## TASK STATEMENT
Find the line that contains "of the New Mexico School for the Visually Handicapped"; then retype it and each line after it, exactly, through the final line of the data below.
+===+
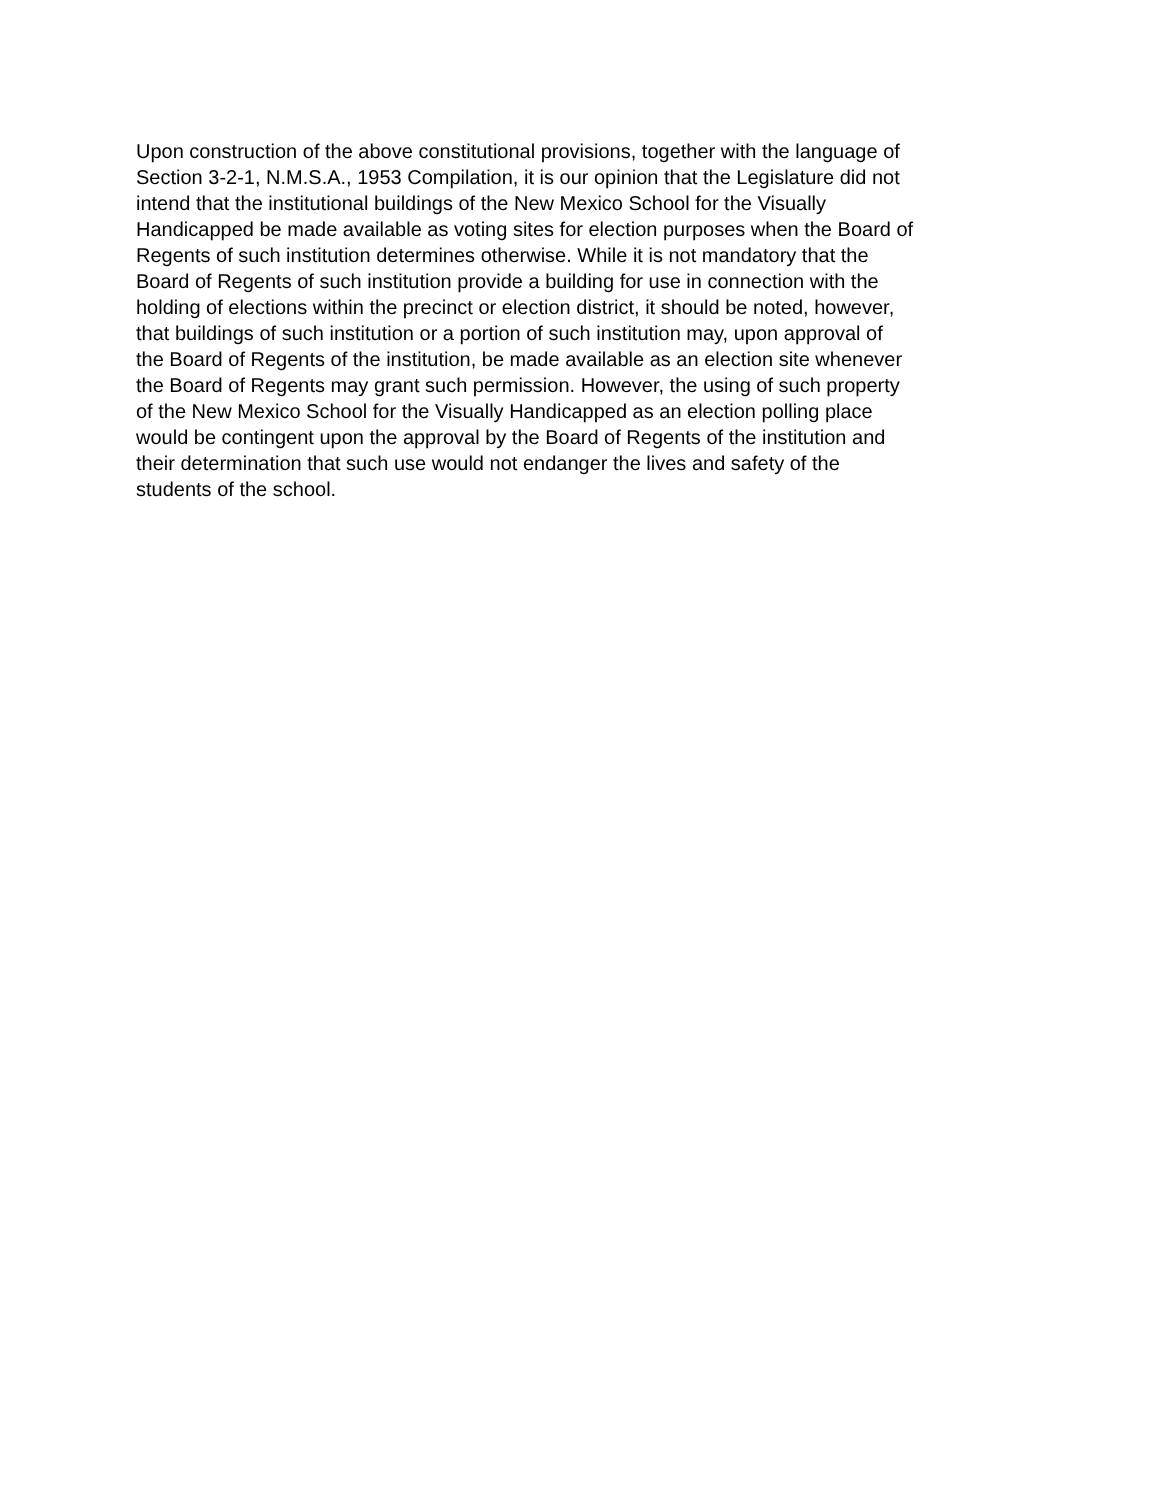Upon construction of the above constitutional provisions, together with the language of
Section 3-2-1, N.M.S.A., 1953 Compilation, it is our opinion that the Legislature did not
intend that the institutional buildings of the New Mexico School for the Visually
Handicapped be made available as voting sites for election purposes when the Board of
Regents of such institution determines otherwise. While it is not mandatory that the
Board of Regents of such institution provide a building for use in connection with the
holding of elections within the precinct or election district, it should be noted, however,
that buildings of such institution or a portion of such institution may, upon approval of
the Board of Regents of the institution, be made available as an election site whenever
the Board of Regents may grant such permission. However, the using of such property
of the New Mexico School for the Visually Handicapped as an election polling place
would be contingent upon the approval by the Board of Regents of the institution and
their determination that such use would not endanger the lives and safety of the
students of the school.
+===+
## SOLUTION FOR THIS PROBLEM
of the New Mexico School for the Visually Handicapped as an election polling place
would be contingent upon the approval by the Board of Regents of the institution and
their determination that such use would not endanger the lives and safety of the
students of the school.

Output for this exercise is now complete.